La follia del selfie a tutti i costi, della ripresa estrema per fare il “botto” con le visualizzazioni nei vari social, colpisce, dilaga, sembra non arrestarsi. Trasforma in ansia e tragedia anche quello che comincia come un innocuo pomeriggio passato sulla riva di un fiume a base di scherzi e nuotate. Come è successo a Yahya Hkimi, scomparso qualche giorno fa in modo drammatico nelle acque del fiume Secchia dopo essersi tuffato in un punto nel quale la corrente era particolarmente forte, in località Marzaglia, in provincia di Modena. L’amico del 19enne disperso ha ripreso tutto con lo smartphone.

«Mi ha chiesto di fare un video.
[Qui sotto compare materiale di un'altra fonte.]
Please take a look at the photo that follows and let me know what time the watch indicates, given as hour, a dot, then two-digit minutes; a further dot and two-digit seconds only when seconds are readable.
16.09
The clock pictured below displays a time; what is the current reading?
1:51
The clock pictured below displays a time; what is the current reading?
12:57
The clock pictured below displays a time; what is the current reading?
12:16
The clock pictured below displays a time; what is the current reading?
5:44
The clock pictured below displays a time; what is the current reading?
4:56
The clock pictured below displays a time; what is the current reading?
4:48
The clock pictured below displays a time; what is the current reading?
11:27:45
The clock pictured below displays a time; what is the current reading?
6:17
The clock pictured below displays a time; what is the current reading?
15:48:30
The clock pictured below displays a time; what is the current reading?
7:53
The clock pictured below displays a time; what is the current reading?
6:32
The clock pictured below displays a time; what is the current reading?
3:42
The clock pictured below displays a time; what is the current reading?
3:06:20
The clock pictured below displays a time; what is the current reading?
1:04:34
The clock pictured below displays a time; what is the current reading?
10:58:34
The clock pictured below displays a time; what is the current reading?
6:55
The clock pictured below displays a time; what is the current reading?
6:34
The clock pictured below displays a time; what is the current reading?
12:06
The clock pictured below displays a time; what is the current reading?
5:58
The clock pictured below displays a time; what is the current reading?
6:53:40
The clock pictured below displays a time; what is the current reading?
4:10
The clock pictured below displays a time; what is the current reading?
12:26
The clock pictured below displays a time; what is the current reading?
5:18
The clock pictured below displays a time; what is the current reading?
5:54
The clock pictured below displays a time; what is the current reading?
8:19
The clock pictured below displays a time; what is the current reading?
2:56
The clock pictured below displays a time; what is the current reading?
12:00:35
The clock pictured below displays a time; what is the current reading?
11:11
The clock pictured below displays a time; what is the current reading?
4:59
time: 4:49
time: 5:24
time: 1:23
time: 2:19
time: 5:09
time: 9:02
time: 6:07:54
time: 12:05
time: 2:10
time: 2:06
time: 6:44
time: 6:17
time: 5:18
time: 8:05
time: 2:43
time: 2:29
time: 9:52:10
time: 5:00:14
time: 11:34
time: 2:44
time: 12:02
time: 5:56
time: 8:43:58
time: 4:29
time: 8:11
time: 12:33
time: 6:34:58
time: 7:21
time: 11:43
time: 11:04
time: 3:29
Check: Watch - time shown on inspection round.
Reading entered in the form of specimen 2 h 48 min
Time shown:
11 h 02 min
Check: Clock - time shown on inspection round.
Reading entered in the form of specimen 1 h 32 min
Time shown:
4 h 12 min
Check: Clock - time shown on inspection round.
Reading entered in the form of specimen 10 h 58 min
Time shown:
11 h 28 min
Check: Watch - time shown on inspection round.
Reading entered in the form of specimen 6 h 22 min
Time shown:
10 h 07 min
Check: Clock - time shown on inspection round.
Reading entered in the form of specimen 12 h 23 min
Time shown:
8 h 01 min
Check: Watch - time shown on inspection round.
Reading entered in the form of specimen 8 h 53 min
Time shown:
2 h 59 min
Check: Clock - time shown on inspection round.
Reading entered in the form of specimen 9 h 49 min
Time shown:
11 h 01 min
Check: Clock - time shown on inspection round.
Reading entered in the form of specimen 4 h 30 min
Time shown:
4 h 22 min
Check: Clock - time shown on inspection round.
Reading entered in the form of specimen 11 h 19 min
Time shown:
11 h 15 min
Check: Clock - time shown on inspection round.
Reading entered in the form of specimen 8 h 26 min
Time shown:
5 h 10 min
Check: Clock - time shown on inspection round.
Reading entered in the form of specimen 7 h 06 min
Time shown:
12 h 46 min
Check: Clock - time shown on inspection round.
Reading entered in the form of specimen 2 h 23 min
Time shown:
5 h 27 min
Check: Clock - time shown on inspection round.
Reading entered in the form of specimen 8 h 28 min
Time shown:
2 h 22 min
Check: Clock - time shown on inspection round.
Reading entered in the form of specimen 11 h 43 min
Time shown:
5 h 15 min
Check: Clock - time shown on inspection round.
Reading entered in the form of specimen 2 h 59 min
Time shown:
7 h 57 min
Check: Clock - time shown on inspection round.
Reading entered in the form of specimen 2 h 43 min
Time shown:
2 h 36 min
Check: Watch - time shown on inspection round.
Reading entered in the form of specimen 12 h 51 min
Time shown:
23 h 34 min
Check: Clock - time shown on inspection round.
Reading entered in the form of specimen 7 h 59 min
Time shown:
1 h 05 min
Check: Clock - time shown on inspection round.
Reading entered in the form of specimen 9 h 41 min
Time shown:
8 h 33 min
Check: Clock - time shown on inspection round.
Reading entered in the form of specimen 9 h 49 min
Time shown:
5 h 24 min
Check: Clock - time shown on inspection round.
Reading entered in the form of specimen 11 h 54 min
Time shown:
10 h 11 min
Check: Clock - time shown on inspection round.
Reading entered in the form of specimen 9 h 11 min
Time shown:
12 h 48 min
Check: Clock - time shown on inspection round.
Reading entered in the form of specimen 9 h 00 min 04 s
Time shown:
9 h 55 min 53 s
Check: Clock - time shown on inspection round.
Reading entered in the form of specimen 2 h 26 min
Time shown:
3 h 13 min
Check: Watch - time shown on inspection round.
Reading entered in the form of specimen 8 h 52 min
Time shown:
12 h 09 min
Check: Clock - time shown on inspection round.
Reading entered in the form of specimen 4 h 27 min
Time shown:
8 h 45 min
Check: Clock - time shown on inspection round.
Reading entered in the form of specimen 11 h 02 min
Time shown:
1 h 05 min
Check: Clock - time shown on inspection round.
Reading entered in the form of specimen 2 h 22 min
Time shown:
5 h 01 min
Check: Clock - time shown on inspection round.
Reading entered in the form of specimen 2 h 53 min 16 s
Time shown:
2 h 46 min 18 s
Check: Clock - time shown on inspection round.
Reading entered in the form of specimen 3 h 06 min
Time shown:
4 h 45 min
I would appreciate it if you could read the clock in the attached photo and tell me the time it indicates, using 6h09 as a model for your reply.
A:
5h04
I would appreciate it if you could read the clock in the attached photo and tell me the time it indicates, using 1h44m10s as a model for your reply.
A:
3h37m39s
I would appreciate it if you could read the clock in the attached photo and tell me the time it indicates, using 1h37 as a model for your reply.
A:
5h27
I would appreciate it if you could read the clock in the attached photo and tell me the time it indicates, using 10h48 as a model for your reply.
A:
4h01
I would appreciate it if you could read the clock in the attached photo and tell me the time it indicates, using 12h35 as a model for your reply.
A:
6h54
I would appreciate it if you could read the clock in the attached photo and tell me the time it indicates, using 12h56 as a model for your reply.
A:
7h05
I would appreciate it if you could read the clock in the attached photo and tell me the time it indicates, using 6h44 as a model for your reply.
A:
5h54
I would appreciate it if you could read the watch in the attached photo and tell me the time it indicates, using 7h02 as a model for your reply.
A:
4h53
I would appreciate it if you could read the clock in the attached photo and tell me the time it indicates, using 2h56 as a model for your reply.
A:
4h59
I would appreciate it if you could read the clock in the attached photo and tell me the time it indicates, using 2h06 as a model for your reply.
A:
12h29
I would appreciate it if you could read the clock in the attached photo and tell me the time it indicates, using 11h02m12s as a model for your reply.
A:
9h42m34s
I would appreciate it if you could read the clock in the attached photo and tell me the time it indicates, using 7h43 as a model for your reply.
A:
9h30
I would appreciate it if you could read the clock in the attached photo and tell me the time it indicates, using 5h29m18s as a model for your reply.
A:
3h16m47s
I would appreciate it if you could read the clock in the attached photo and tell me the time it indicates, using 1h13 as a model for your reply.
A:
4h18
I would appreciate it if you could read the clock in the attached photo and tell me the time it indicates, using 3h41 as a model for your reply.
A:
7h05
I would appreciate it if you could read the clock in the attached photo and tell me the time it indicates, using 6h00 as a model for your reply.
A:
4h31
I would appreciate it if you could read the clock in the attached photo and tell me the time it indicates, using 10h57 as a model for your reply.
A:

Un filmato scherzoso dove voleva fingere di essere portato via dall’acqua. Poi, dopo il tuffo, il terzo della serie, purtroppo è scomparso», ha poi raccontato l’amico fraterno di Yahya, risucchiato dalle acque del fiume, ormai da tre giorni. Le ricerche, da parte dei pompieri, vanno avanti senza sosta e nonostante tutto la speranza dei familiari, che mai hanno lasciato il luogo dell’incidente, rimane quella di poter riabbracciare il figlio, magari ferito, ma vivo.

 

DEVIAZIONE
Le immagini sul cellulare dell’amico del giovane scomparso, un minorenne, mostrano sia il tuffo che la scomparsa. Video utile ai vigili del fuoco per identificare l’esatto punto della sparizione. Ma anche testimonianza eloquente della “febbre da selfie” che ha condotto il ragazzo anche a sottovalutare il rischio di gettarsi in acque percorse da una forte corrente, anche a causa del recente maltem po.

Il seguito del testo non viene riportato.